Mention also to: The Nice, jazz-proggers National Heath, gloomy Nico, Youssou N'Dour, Neotropic, Niobe, Node, No-man, Novisad, Julien Neto, Les Nouvelles Polyphonies Corses, Nonplace Urban Field, Neuropolitique, Negativland, good ol' much-maligned Gary Numan... and does anyone remember the white-suited, top-hatted, bandaged Nash the Slash!? Oddly, I've never been a fan of Nirvana, Nine Inch Nails or Nitzer Ebb.

Thursday, December 2, 2010

World Cup ballyhoo

Turned on the TV at midnight to watch the news and by chance dropped in on the live announcement of who would host the World Cup in 2018 and 2022. To be honest, I wasn't that bothered, but the idea of Qatar getting it was hilarious and silly in equal measure.
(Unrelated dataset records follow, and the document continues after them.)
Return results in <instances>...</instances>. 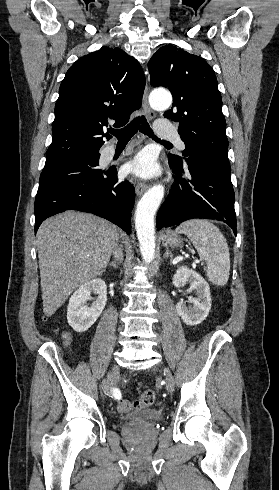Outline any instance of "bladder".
Returning <instances> with one entry per match:
<instances>
[{
	"instance_id": "obj_1",
	"label": "bladder",
	"mask_w": 279,
	"mask_h": 490,
	"mask_svg": "<svg viewBox=\"0 0 279 490\" xmlns=\"http://www.w3.org/2000/svg\"><path fill=\"white\" fill-rule=\"evenodd\" d=\"M163 418L161 409L152 406H146L136 409L123 417L122 422L128 426H137L140 423L151 424L157 423Z\"/></svg>"
}]
</instances>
So, out went England at the first hurdle. Never mind guys, we've got the Olympics. And I can understand Russia getting 2018: big country, opening up, a keen footballing nation, never had it... And then the unthinkable happened: Qatar will host the World Cup in 2022!? Qatar!?! Was it just the money? Interesting that the two bids with the largest budgets and the lowest marks in FIFA’s technical assessment got the decision. Anyway, that's my contribution to the blogosphere which is doubtless full of furore, FIFA-flac and not much in the way of football.

Wednesday, December 1, 2010

Advent calendars

Continuing the Germanic festive theme, today we got the advent calendars out. Liz's mum always sends us a card one with 'windows' and we have another felt one that gets used every year. A & N will open one each morning at breakfast. As a child I remember always being excited by the process, particularly if the windows revealed chocolates. Once I think we tried making a complicated Blue Peter concoction made out of coat hangers, tinsel and candles which hung like an Alexander Calder mobile dripping hot wax on floor and heads. For Liz and I, it symbolizes how little time we have to get everything done. A symbol of stress.